L'ORA DEL PASTO. GIURO CHE NON AVRO' PIU' FAME

LIBRI | 03/01/2019 | 07:56
di Marco Pastonesi

L’Italia veniva dalla miseria, dalla fame, dal freddo, veniva dal vuoto, dal niente, veniva dalla guerra, la Seconda guerra mondiale. Tre famiglie su quattro non avevano il bagno in casa, un italiano su 50 possedeva un’auto. Due milioni di case erano state bombardate, 16 milioni di mine erano rimaste inesplose nei campi. Eppure l’Italia resuscitò, risorse, rinacque. Con Gino Bartali e Fausto Coppi.


“Giuro che non avrò più fame”: è l’Italia della Ricostruzione, quella descritta, raccontata, spiegata da Aldo Cazzullo (Mondadori, 254 pagine, 18 euro), inviato ed editorialista del “Corriere della Sera”. “Era un Paese a pezzi. Avevamo perso la guerra due volte: prima contro gli inglesi, i russi, gli americani; poi contro i tedeschi, che in pochi giorni avevano fatto prigionieri 800mila nostri soldati. Ci eravamo dilaniati in una sanguinosa guerra interna. Il bilancio finale era spaventoso: 300 mila militari morti, 150 mila civili; in ogni famiglia si era aperto un vuoto, come dopo la Grande Guerra, finita appena trent’anni prima”. Fu qui che gli italiani dettero il meglio: “Sapevano lavorare e divertirsi. Faticare dodici ore al giorno e uscire la sera a ballare. Appassionarsi alla politica. Sorridere. Guardare al futuro con fiducia”. E dedicarsi, rivolgersi, credere, affidarsi allo sport.

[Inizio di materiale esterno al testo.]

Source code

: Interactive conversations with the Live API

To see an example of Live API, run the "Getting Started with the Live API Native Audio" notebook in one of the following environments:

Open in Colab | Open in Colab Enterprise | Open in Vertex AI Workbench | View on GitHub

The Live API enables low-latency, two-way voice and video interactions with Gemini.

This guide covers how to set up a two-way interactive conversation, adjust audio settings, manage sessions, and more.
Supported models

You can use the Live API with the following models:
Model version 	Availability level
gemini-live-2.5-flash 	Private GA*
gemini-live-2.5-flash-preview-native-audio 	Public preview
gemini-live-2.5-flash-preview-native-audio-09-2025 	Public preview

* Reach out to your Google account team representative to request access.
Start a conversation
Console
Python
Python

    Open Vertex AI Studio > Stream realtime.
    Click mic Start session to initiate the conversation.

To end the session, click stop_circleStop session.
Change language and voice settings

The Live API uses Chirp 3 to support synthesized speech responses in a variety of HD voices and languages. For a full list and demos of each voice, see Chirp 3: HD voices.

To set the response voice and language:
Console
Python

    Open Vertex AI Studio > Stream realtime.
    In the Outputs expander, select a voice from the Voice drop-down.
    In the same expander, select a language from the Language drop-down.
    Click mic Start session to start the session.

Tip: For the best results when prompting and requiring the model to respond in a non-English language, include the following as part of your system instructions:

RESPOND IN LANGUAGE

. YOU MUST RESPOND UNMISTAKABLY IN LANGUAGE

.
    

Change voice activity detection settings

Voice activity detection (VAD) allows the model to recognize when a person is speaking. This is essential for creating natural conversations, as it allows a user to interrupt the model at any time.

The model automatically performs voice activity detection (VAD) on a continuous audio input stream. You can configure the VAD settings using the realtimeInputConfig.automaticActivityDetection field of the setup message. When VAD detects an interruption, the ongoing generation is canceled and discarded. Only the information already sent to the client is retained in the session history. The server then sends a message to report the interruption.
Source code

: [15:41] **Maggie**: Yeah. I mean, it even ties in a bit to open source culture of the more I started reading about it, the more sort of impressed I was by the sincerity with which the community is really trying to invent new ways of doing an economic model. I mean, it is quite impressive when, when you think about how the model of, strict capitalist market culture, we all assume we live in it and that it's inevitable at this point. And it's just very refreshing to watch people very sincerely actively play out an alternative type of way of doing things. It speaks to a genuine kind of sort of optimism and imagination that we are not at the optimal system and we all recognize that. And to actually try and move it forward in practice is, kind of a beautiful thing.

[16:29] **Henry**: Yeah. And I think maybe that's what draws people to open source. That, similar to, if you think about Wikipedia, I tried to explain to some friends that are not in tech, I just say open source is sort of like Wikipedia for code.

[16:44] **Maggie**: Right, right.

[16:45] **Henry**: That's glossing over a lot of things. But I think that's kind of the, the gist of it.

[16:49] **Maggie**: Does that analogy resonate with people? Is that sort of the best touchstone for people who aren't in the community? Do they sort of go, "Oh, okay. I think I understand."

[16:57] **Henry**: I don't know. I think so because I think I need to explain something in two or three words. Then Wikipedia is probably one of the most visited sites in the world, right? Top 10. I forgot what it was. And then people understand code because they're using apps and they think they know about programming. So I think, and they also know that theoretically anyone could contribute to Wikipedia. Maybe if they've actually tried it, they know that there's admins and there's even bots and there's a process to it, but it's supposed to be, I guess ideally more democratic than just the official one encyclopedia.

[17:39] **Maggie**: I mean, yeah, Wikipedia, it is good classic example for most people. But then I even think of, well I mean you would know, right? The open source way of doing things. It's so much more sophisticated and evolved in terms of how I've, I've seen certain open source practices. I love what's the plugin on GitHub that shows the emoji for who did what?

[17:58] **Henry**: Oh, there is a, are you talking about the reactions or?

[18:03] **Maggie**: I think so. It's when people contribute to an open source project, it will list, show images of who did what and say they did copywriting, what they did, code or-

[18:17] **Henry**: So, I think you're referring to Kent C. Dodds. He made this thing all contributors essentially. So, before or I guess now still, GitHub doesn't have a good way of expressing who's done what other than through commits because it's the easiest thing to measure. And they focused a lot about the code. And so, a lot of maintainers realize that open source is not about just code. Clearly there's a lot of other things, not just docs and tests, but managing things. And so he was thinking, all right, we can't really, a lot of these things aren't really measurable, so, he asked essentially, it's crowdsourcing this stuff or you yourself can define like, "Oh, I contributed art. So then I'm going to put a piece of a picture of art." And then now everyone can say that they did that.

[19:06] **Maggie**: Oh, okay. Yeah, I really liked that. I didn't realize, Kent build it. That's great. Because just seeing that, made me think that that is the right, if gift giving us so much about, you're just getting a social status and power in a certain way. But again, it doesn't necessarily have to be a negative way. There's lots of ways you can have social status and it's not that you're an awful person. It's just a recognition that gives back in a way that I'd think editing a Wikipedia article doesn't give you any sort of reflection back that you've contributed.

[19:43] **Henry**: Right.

Il ciclismo, innanzitutto. “Era lo sport nazionale. Rappresentava la prima occasione di riscatto per un Paese umiliato”. Bartali: “Non era soltanto un campione sportivo; era l’eroe dell’Italia del dopoguerra”. E Coppi: “Come Ettore non avrebbe senso senza un Achille, allo stesso modo Gino Bartali è indissolubilmente associato a Fausto Coppi”. Così diversi: “Bartali terragno, Coppi aereo. Ginettaccio e il Campionissimo. L’uomo di ferro e il ragazzo fragile che in carriera ebbe tredici fratture; e infatti uno ha vissuto 86 anni, l’altro è morto a quaranta”. Cazzullo ripercorre le loro parabole esistenziali: Bartali capitano che fa da gregario a Coppi gregario diventato capitano sulle strade del Giro d’Italia 1940; Bartali postino di pace durante la guerra, Coppi prigioniero in Africa; Bartali il pio, Coppi lo scandaloso; Bartali che – si dice – salva l’Italia dopo l’attentato a Togliatti trionfando al Tour de France 1948, Coppi che conquista il mondo nel 1953. Non sarà un caso se, nel 1960, l’anno della morte di Coppi, “le vendite delle biciclette crollano del 60 per cento. L’Italia ormai non pedala più; va in moto, sulla Lambretta inventata dall’ingegner Innocenti; o in auto. Qualcuno comincia a prendere l’aereo: è l’anno delle Olimpiadi, a Roma si lavora freneticamente all’aeroporto di Fiumicino. Non abbastanza freneticamente: lo scalo della capitale non sarà finito in tempo, verrà inaugurato nel 1961”.

Ma non c’è solo la storia di Gino e Fausto. Cazzullo racconta di Fiorenzo Magni e Gastone Nencini; del Grande Torino che si sarebbe schiantato sul Superga il 4 maggio 1949; anche di due allenatori di calcio, ungheresi ed ebrei, Erno Egri Erbstein al Torino e Arpad Weisz all’Inter e al Bologna, Erbstein che morì a Superga e Weisz ad Auschwitz; e poi di Benito “Veleno” Lorenzi, attaccante dell’Inter che adottò Sandrino e Ferruccio Mazzola, i figli di Valentino, fuoriclasse del Torino, e “ogni domenica ‘Veleno’ entra in campo tenendoli per mano. Quando l’Inter vince, fa pagare il premio partita anche a loro”; e infine delle Olimpiadi di Londra nel 1948, “anche se c’erano tutte le premesse perché di Olimpiadi non si parlasse più”.

“Giuro che non avrò più fame” è un grande affresco di quegli anni duri, energici, spogli eppure ricchi di valori, ideali, traguardi, anche vittorie, non solo sportive ma umane. Nell’economia, da Olivetti a Mattei; nella politica, da Einaudi alla Merlin; nel cinema, dalla Magnani a Totò; nel teatro, dalla Osiris a Govi. Cazzullo sa che bastano anche quattro righe, giuste, per raccontare una storia. Per esempio, quella del tandem Terruzzi-Perona, la terza decisiva prova quando era ormai sera: “Vincono gli azzurri per un quarto di ruota, ma gli spettatori non hanno visto nulla: vengono accese torce di carta per illuminare il tabellone; gli inglesi apprendono di essere stati sconfitti, e sprofondano nel silenzio”.